Wat is wildvlees?
Wild vlees verwijst naar het vlees van elk landdier dat wordt bejaagd voor voedsel, en wordt meestal niet op boerderijen grootgebracht. Er zijn duizenden dieren die kunnen worden gedood en gebruikt voor vlees. In Noord-Amerika zijn de meest voorkomende soorten vlees van wild herten, konijnen en eenden. Omdat dit soort vlees afkomstig is van wilde dieren die jagen en foerageren voor hun voedsel, is het meestal rijker van smaak en magerder in vet dan vlees van gedomesticeerde dieren zoals koeien en kippen.
Vlees van wild wordt gewoonlijk gegeten door jagers en hun gezinnen. Wanneer een jager een hert doodt, kan van het vlees van het dier een grote hoeveelheid biefstukken, braadstukken, worstjes en andere stukken worden gemaakt. Meestal wordt het karkas naar een plaatselijke slager gebracht voor verwerking tot eetbare stukken vlees, die vervolgens in een diepvriezer tot een jaar kunnen worden bewaard zonder kwaliteitsverlies.
De laatste tijd is dit soort vlees ook bij consumenten in populariteit gestegen, vanwege de heerlijke smaak en het lage vetgehalte. Venison, het vlees van herten, kan worden gekocht via postorderbedrijven en in tal van winkels in de Verenigde Staten. Bizonvlees, of buffelvlees, wordt ook steeds populairder; tegenwoordig is het mogelijk om bizonsteaks of -hamburgers te kopen in de meeste kruidenierswinkels, en om bizongerechten te bestellen in veel restaurants in het hele land.

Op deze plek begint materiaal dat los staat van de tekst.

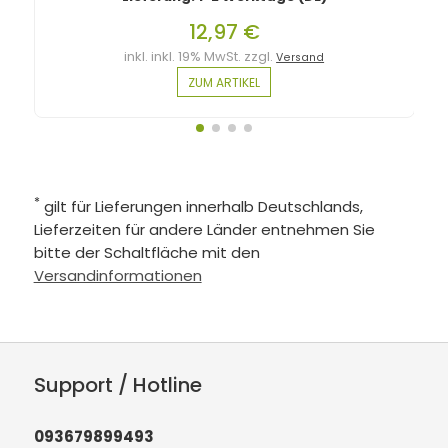
12,97 €
inkl. inkl. 19% MwSt. zzgl.
Versand
ZUM ARTIKEL
*
gilt für Lieferungen innerhalb Deutschlands,
Lieferzeiten für andere Länder entnehmen Sie
bitte der Schaltfläche mit den
Versandinformationen
Support / Hotline
093679899493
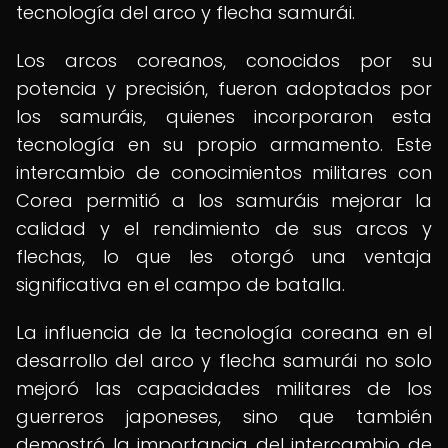
tecnología del arco y flecha samurái.
Los arcos coreanos, conocidos por su
potencia y precisión, fueron adoptados por
los samuráis, quienes incorporaron esta
tecnología en su propio armamento. Este
intercambio de conocimientos militares con
Corea permitió a los samuráis mejorar la
calidad y el rendimiento de sus arcos y
flechas, lo que les otorgó una ventaja
significativa en el campo de batalla.
La influencia de la tecnología coreana en el
desarrollo del arco y flecha samurái no solo
mejoró las capacidades militares de los
guerreros japoneses, sino que también
demostró la importancia del intercambio de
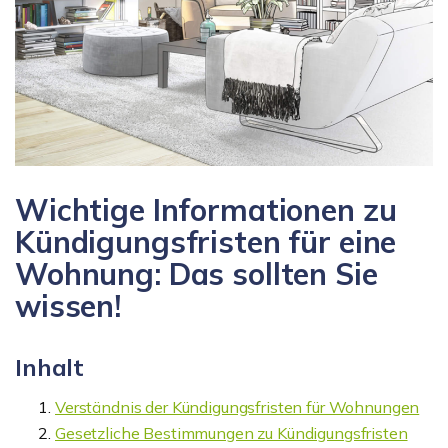
Wichtige Informationen zu
Kündigungsfristen für eine
Wohnung: Das sollten Sie
wissen!
Inhalt
Verständnis der Kündigungsfristen für Wohnungen
Gesetzliche Bestimmungen zu Kündigungsfristen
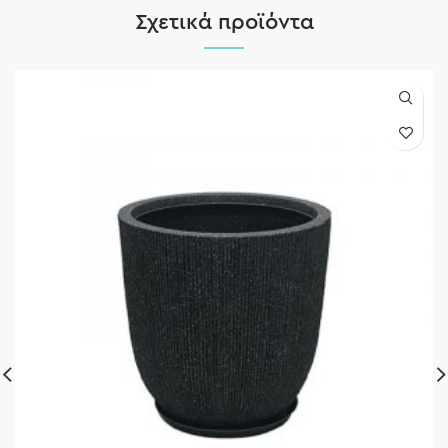
Σχετικά προϊόντα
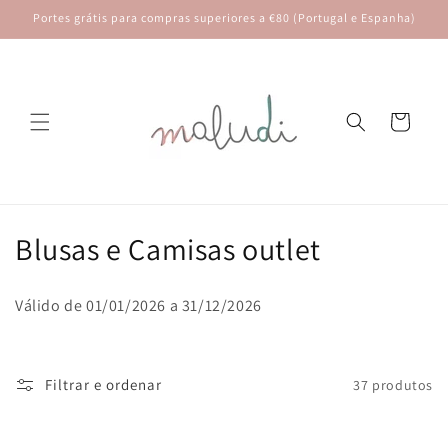
Saltar
Portes grátis para compras superiores a €80 (Portugal e Espanha)
para o
conteúdo
Carrinho
C
Blusas e Camisas outlet
o
Válido de 01/01/2026 a 31/12/2026
l
e
Filtrar e ordenar
37 produtos
ç
ã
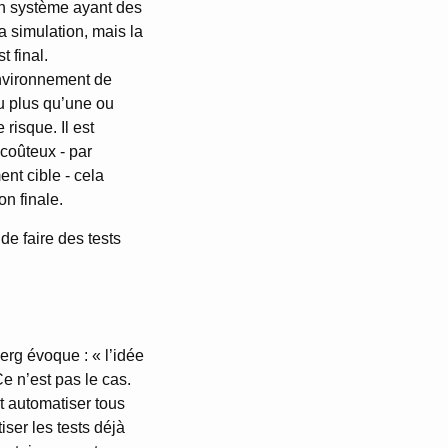
un système ayant des
la simulation, mais la
t final.
environnement de
u plus qu’une ou
 risque. Il est
 coûteux - par
nt cible - cela
on finale.
de faire des tests
erg évoque : « l’idée
Ce n’est pas le cas.
t automatiser tous
iser les tests déjà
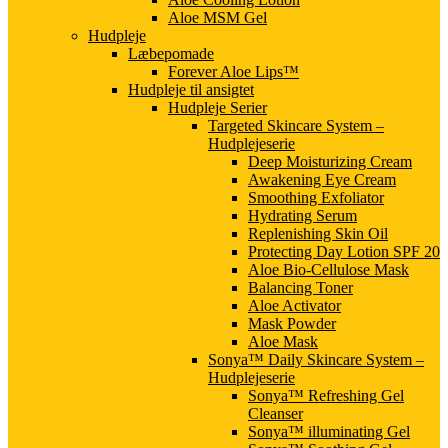
Aloe MSM Gel
Hudpleje
Læbepomade
Forever Aloe Lips™
Hudpleje til ansigtet
Hudpleje Serier
Targeted Skincare System –
Hudplejeserie
Deep Moisturizing Cream
Awakening Eye Cream
Smoothing Exfoliator
Hydrating Serum
Replenishing Skin Oil
Protecting Day Lotion SPF 20
Aloe Bio-Cellulose Mask
Balancing Toner
Aloe Activator
Mask Powder
Aloe Mask
Sonya™ Daily Skincare System –
Hudplejeserie
Sonya™ Refreshing Gel
Cleanser
Sonya™ illuminating Gel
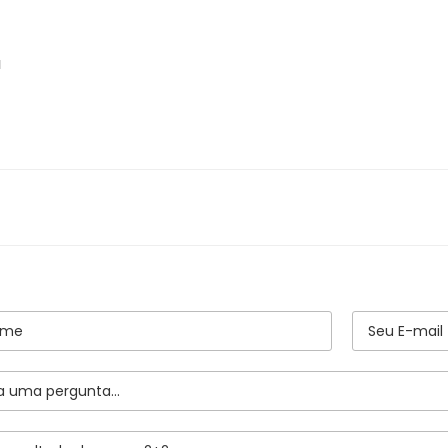
nização de Cozinha
a
as e Acessórios
ro de Culinário
ílios de Preparação
ílios Diversos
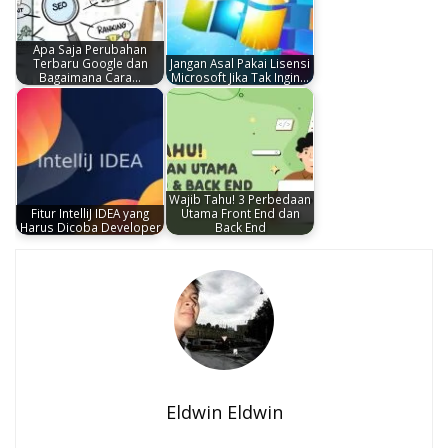
Apa Saja Perubahan
Terbaru Google dan
Jangan Asal Pakai Lisensi
Bagaimana Cara…
Microsoft Jika Tak Ingin…
Wajib Tahu! 3 Perbedaan
Fitur IntelliJ IDEA yang
Utama Front End dan
Harus Dicoba Developer
Back End
Eldwin Eldwin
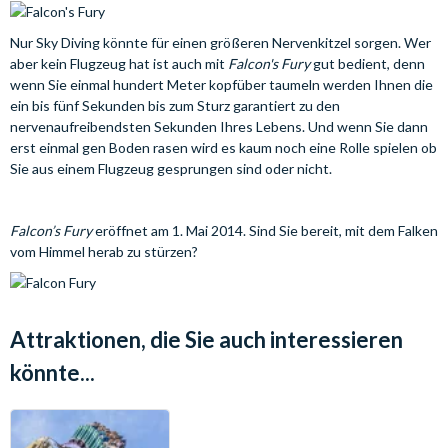
Nur Sky Diving könnte für einen größeren Nervenkitzel sorgen. Wer
aber kein Flugzeug hat ist auch mit
Falcon's Fury
gut bedient, denn
wenn Sie einmal hundert Meter kopfüber taumeln werden Ihnen die
ein bis fünf Sekunden bis zum Sturz garantiert zu den
nervenaufreibendsten Sekunden Ihres Lebens. Und wenn Sie dann
erst einmal gen Boden rasen wird es kaum noch eine Rolle spielen ob
Sie aus einem Flugzeug gesprungen sind oder nicht.
Falcon’s Fury
eröffnet am 1. Mai 2014. Sind Sie bereit, mit dem Falken
vom Himmel herab zu stürzen?
Attraktionen, die Sie auch interessieren
könnte...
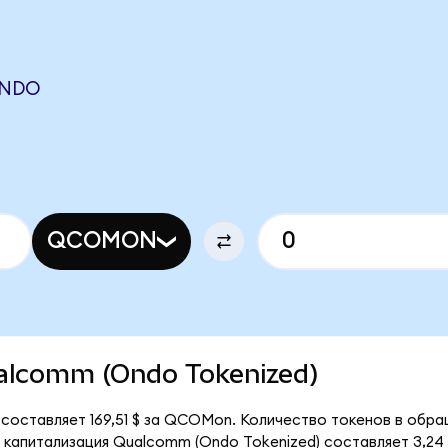
ONDO
QCOMON
Qualcomm (Ondo Tokenized)
оставляет 169,51 $ за QCOMon. Количество токенов в обраще
апитализация Qualcomm (Ondo Tokenized) составляет 3,24 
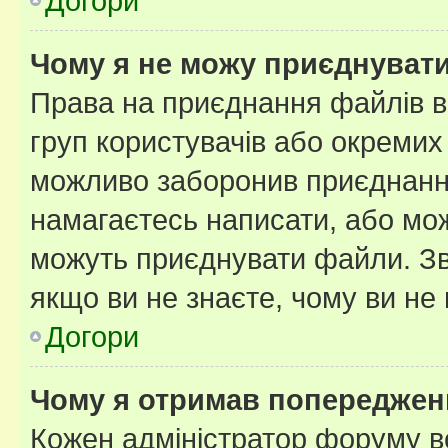
Догори
Чому я не можу приєднуват
Права на приєднання файлів в
груп користувачів або окремих
можливо заборонив приєднання
намагаєтесь написати, або мож
можуть приєднувати файли. Зв
якщо ви не знаєте, чому ви н
Догори
Чому я отримав попереджен
Кожен адміністратор форуму в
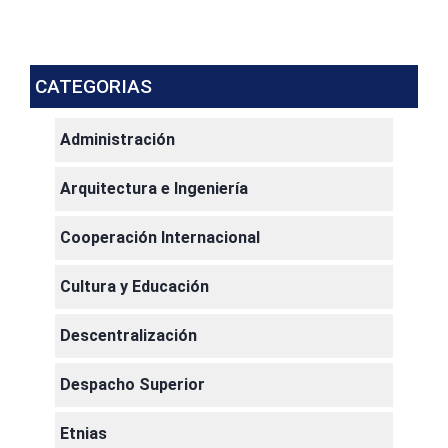
CATEGORIAS
Administración
Arquitectura e Ingeniería
Cooperación Internacional
Cultura y Educación
Descentralización
Despacho Superior
Etnias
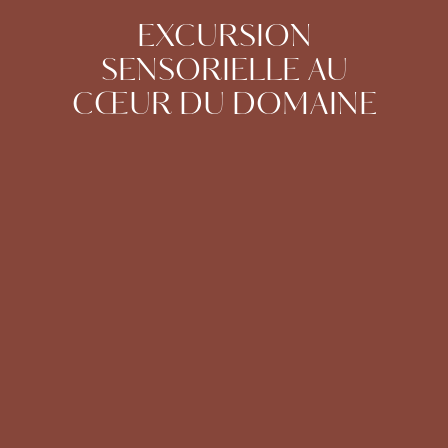
EXCURSION
SENSORIELLE AU
CŒUR DU DOMAINE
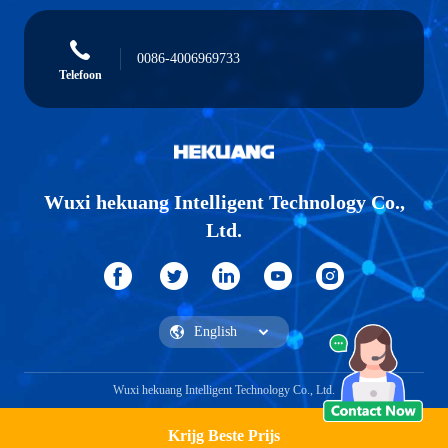
0086-4006969733
Telefoon
Wuxi hekuang Intelligent Technology Co.,
Ltd.
Wuxi hekuang Intelligent Technology Co., Ltd.
Krijg Beste Prijs
Vraag een offerte aan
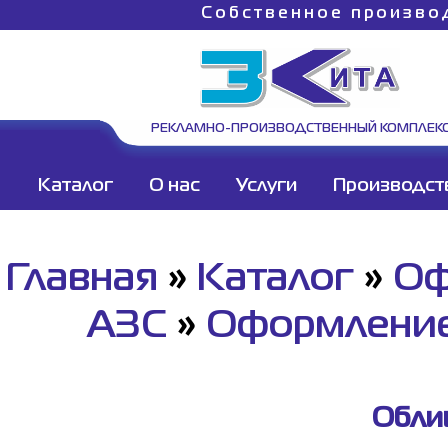
Собственное произво
РЕКЛАМНО-ПРОИЗВОДСТВЕННЫЙ КОМПЛЕК
Каталог
О нас
Услуги
Производст
Главная
»
Каталог
»
Оф
АЗС
»
Оформление
Облиц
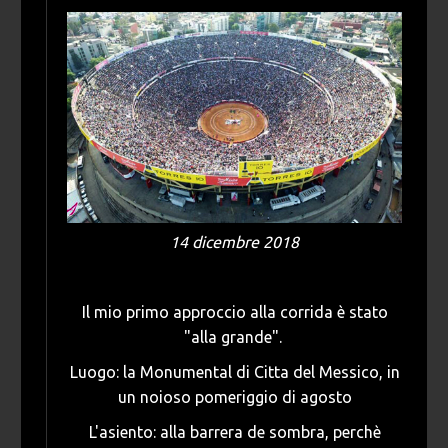
14 dicembre 2018
Il mio primo approccio alla corrida è stato
"alla grande".
Luogo: la Monumental di Citta del Messico, in
un noioso pomeriggio di agosto
L'asiento: alla barrera de sombra, perchè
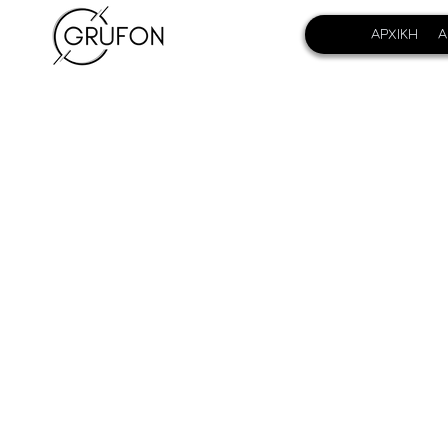
ΑΡΧΙΚΗ
Α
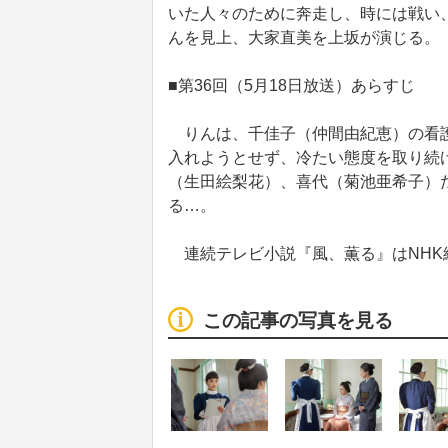
いた人々のために奔走し、時には戦い
んを見上、大家直美を上坂が演じる。
■第36回（5月18日放送）あらすじ
りんは、千佳子（仲間由紀恵）の看護
入れようとせず、冷たい態度を取り続
（生田絵梨花）、喜代（菊池亜希子）
る…。
連続テレビ小説『風、薫る』はNHK
この記事の写真を見る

Er is geen echt verschil in bereidingswijze tussen vlees van wild en gedomesticeerd vlees. Vanwege het lagere vetgehalte kan vlees van wild echter soms taaier zijn, en daarom kan het nuttig zijn om het vlees langzaam te laten garen op een lage temperatuur om het in bepaalde gevallen malser te maken. Vanwege hun krachtige smaak zijn zowel hertenvlees als bizonsteaks heerlijk om te serveren met een sterke rode wijn, of zelfs met een rode wijnsaus.
Andere soorten wildvlees die in de Verenigde Staten verkrijgbaar zijn, zijn wild zwijn, eland, eland en struisvogel. In Australië is kangoeroevlees gebruikelijk. In Afrika staat dit soort voedsel bekend als “bushmeat”, en verwijst het naar dieren als de antilope, de gnoe en de zebra.